The full set of code for execution-based comparison is in the file sql_matches.py, which you should copy or import into your program. It parses the schema, extracts string/numeric literals from both queries to build realistic seed data, and runs on multiple DB instances to reduce false positives.

Step 4: Prepare Training Data

Format each one using the template, tokenize, and set loss weights so the model only learns to predict the SQL portion (not the prompt). This function converts one example into a Tinker Datum:


xxxxxxxxxx
def format_prompt(example: dict) -> tuple[str, str]:
    """Format example as prompt and completion for text-to-SQL."""
    prompt = f"""Table schema:
{example['context']}
Question: {example['question']}
SQL: """
    completion = example["answer"]
    return prompt, completion

def process_example(example: dict, tokenizer) -> types.Datum:
    """Convert a (question, context, answer) example into a Tinker Datum."""
    prompt, completion = format_prompt(example)

    prompt_tokens = tokenizer.encode(prompt, add_special_tokens=True)
    prompt_weights = [0.0] * len(prompt_tokens)

    # Add space before completion, end with \n\n so the model learns to stop
    completion_str = f" {completion}\n\n"
    completion_tokens = tokenizer.encode(completion_str, add_special_tokens=False)
    completion_weights = [1.0] * len(completion_tokens)
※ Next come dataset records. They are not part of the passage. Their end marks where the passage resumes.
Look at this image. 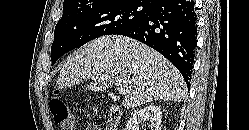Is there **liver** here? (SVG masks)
Segmentation results:
<instances>
[{"mask_svg": "<svg viewBox=\"0 0 249 130\" xmlns=\"http://www.w3.org/2000/svg\"><path fill=\"white\" fill-rule=\"evenodd\" d=\"M92 79L88 89L126 87L122 105L136 108L153 100L181 101L186 85L180 72L154 49L131 38L102 36L70 55L60 71L59 88Z\"/></svg>", "mask_w": 249, "mask_h": 130, "instance_id": "1", "label": "liver"}]
</instances>
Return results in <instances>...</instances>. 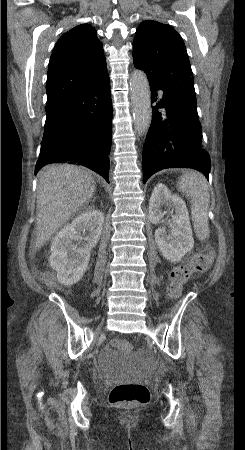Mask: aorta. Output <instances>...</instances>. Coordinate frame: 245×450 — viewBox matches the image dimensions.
Returning <instances> with one entry per match:
<instances>
[{"label":"aorta","instance_id":"aorta-1","mask_svg":"<svg viewBox=\"0 0 245 450\" xmlns=\"http://www.w3.org/2000/svg\"><path fill=\"white\" fill-rule=\"evenodd\" d=\"M130 92L135 130L139 135H144L150 126L152 110L149 83L143 71H133Z\"/></svg>","mask_w":245,"mask_h":450}]
</instances>
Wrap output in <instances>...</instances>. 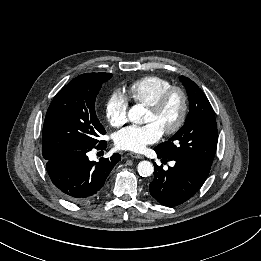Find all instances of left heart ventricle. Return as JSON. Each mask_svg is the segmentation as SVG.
Returning <instances> with one entry per match:
<instances>
[{"label": "left heart ventricle", "mask_w": 261, "mask_h": 261, "mask_svg": "<svg viewBox=\"0 0 261 261\" xmlns=\"http://www.w3.org/2000/svg\"><path fill=\"white\" fill-rule=\"evenodd\" d=\"M180 110L181 100L179 96L175 95L169 101L168 105L161 114L154 115L147 110L144 117V123H154L163 131L164 129L171 127L176 122L180 114Z\"/></svg>", "instance_id": "1"}]
</instances>
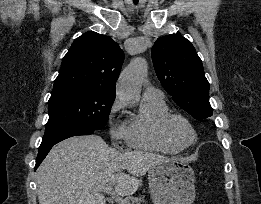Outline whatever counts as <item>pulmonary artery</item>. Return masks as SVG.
Instances as JSON below:
<instances>
[{"label":"pulmonary artery","mask_w":261,"mask_h":204,"mask_svg":"<svg viewBox=\"0 0 261 204\" xmlns=\"http://www.w3.org/2000/svg\"><path fill=\"white\" fill-rule=\"evenodd\" d=\"M163 92L155 87L148 86L145 88L143 92V97L144 98H149V99H161L163 98Z\"/></svg>","instance_id":"pulmonary-artery-1"}]
</instances>
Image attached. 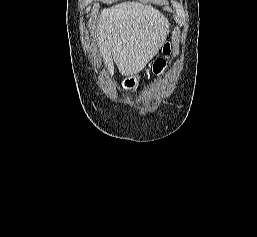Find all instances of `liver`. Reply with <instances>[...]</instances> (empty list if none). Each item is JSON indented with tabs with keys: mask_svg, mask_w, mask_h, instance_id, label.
I'll return each mask as SVG.
<instances>
[{
	"mask_svg": "<svg viewBox=\"0 0 257 237\" xmlns=\"http://www.w3.org/2000/svg\"><path fill=\"white\" fill-rule=\"evenodd\" d=\"M93 28L108 72L114 74V61L122 75L130 76L159 52L169 22L153 7L132 1L103 9Z\"/></svg>",
	"mask_w": 257,
	"mask_h": 237,
	"instance_id": "liver-1",
	"label": "liver"
}]
</instances>
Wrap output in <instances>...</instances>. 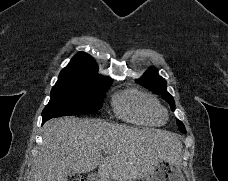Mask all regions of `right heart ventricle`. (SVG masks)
Returning <instances> with one entry per match:
<instances>
[{
  "label": "right heart ventricle",
  "instance_id": "1",
  "mask_svg": "<svg viewBox=\"0 0 228 181\" xmlns=\"http://www.w3.org/2000/svg\"><path fill=\"white\" fill-rule=\"evenodd\" d=\"M117 114L129 121L157 125L164 118V110L153 99L142 95L137 91H128L117 98Z\"/></svg>",
  "mask_w": 228,
  "mask_h": 181
}]
</instances>
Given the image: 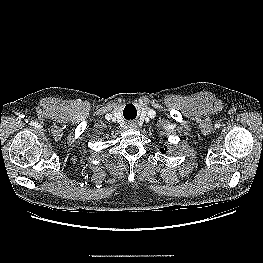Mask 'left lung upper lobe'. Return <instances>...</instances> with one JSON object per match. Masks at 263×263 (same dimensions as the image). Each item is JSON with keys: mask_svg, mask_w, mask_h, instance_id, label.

    tokens = prompt_tokens + completion_tokens
    weights = prompt_weights + completion_weights

    # Next-token prediction: input is tokens[:-1], target is tokens[1:]
    input_tokens = tokens[:-1]
    target_tokens = tokens[1:]
    weights = weights[1:]

    return types.Datum(
        model_input=types.ModelInput.from_ints(tokens=input_tokens),
        loss_fn_inputs={
            "target_tokens": np.array(target_tokens, dtype=np.int64),
            "weights": np.array(weights, dtype=np.float32),
        },
    )

Now prepare all the training data and shuffle it.


xxxxxxxxxx
processed_train = [
    process_example(ex, tokenizer) for ex in train_data
]
random.shuffle(processed_train)

Step 5: Train

Run the training loop. For each batch:

Take a batch of 256 examples
Call forward_backward with cross_entropy loss
Call optim_step with Adam
Print the loss every 100 steps

You should see the loss decrease over one full epoch (~307 batches). The whole run typically takes 10–20 minutes.


xxxxxxxxxx
from tinker import types

NUM_EPOCHS = 1
BATCH_SIZE = 256
LEARNING_RATE = 5e-4  # Tinker-recommended for Llama-3.2-1B with LoRA

step = 0
for epoch in range(NUM_EPOCHS):
    random.shuffle(processed_train)
    for batch_idx in range(0, len(processed_train), BATCH_SIZE):
        batch = processed_train[batch_idx : batch_idx + BATCH_SIZE]
        if len(batch) == 0:
            break

        fwdbwd_future = training_client.forward_backward(batch, "cross_entropy")
        optim_future = training_client.optim_step(
            types.AdamParams(learning_rate=LEARNING_RATE)
        )

        fwdbwd_result = fwdbwd_future.result()
        optim_result = optim_future.result()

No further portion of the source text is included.